O desafio da “ressaca da vulnerabilidade”

Esse impasse gera um fenômeno que o aplicativo classifica como “ressaca da vulnerabilidade” (vulnerability hangover). Trata-se daquela sensação desconfortável de exposição e arrependimento imediato que surge logo após revelar um segredo, defeito ou detalhe muito íntimo a alguém novo. De acordo com o levantamento internacional, mais da metade dos respondentes (52%) admitiu já ter sentido vergonha ou arrependimento logo após demonstrar alguma fragilidade emocional para um pretendente.

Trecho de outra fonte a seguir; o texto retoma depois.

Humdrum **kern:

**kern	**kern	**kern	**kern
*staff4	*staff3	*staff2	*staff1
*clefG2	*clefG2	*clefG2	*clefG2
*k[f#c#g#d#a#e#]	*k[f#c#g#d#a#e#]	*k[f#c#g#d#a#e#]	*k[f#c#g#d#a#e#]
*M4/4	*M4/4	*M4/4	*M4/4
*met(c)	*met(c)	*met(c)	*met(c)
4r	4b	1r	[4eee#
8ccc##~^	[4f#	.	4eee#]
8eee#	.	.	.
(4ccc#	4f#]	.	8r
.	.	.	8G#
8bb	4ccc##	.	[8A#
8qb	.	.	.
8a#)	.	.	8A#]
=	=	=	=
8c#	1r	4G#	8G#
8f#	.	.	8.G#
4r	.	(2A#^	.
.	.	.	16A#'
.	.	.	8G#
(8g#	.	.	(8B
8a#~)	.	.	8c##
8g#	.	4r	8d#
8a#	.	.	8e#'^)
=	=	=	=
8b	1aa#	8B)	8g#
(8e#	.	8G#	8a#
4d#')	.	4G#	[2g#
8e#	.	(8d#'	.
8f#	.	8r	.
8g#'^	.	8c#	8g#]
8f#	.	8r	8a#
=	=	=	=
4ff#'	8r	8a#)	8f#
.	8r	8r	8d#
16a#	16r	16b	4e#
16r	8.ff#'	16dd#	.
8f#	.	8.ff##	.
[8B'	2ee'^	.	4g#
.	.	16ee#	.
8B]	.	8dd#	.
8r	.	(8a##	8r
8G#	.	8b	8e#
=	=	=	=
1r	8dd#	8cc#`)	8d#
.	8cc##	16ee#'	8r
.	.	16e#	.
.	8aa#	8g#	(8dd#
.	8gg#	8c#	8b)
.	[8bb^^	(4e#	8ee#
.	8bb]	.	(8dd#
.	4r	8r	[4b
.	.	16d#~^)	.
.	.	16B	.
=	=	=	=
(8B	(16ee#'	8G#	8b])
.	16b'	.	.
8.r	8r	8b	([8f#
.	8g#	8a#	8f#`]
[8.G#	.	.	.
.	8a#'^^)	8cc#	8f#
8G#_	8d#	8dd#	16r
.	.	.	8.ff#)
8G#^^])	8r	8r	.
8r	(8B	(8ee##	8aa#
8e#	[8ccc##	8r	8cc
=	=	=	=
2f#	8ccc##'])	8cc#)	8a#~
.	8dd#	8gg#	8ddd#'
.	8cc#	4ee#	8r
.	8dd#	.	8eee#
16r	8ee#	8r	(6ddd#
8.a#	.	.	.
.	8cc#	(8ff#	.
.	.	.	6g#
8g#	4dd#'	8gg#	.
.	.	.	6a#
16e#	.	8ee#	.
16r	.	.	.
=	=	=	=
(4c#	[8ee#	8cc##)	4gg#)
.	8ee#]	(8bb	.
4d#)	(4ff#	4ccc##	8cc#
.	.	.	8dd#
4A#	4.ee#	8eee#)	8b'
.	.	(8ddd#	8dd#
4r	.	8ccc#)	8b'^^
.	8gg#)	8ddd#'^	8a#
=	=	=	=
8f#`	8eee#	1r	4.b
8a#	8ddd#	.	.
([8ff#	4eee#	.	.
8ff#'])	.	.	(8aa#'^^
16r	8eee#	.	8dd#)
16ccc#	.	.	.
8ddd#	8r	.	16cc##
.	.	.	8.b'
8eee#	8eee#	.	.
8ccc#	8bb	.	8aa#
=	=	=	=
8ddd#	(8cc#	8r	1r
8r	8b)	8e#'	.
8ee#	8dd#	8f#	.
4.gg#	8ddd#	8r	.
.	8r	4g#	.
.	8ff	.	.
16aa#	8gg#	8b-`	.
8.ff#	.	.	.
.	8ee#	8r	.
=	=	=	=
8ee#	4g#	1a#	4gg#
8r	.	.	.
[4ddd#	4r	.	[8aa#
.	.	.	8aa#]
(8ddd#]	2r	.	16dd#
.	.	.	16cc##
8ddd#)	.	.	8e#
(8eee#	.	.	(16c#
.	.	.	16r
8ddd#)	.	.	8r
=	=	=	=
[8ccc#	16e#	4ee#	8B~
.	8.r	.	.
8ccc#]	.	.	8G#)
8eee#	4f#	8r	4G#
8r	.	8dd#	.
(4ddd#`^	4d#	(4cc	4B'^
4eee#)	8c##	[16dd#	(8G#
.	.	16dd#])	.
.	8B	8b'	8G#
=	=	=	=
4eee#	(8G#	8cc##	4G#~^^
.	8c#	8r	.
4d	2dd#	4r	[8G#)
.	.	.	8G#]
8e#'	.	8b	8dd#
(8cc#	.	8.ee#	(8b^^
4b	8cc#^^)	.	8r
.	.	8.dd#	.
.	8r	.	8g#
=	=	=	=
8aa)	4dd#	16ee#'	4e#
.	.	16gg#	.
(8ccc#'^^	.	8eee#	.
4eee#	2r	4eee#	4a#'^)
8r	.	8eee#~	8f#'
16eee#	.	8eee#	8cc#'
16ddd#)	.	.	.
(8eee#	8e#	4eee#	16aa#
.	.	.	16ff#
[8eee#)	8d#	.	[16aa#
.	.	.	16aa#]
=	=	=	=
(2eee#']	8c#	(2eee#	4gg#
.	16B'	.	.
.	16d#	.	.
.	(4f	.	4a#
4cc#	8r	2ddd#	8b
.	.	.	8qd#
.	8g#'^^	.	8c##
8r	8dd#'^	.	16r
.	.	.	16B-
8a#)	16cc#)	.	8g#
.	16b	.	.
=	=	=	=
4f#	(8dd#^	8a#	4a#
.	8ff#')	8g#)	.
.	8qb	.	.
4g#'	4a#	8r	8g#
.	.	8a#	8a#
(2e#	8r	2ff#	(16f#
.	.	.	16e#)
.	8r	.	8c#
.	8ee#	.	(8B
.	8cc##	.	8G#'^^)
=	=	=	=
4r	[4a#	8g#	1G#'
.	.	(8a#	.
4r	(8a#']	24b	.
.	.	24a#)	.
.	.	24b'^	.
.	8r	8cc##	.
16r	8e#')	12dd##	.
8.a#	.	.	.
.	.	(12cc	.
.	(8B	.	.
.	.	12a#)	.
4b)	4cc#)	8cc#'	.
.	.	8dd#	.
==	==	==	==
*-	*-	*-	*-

Os usuários não evitam conexões profundas por falta de desejo, mas pelo medo de como será recebido pelo outro

Para romper esse ciclo de insegurança e consolidar a transparência nas relações, especialistas sugerem um processo gradual de abertura. “Reconstrua sua tolerância. Pratique pequenas revelações em espaços de confiança. Com o tempo, você pode se reaprender a enxergar a vulnerabilidade como algo seguro e até empolgante”, recomenda o psicólogo Moe Ari Brown. Dessa forma, a gen Z consolida uma tendência onde o desarmar-se primeiro é o caminho mais rápido para conquistar o outro.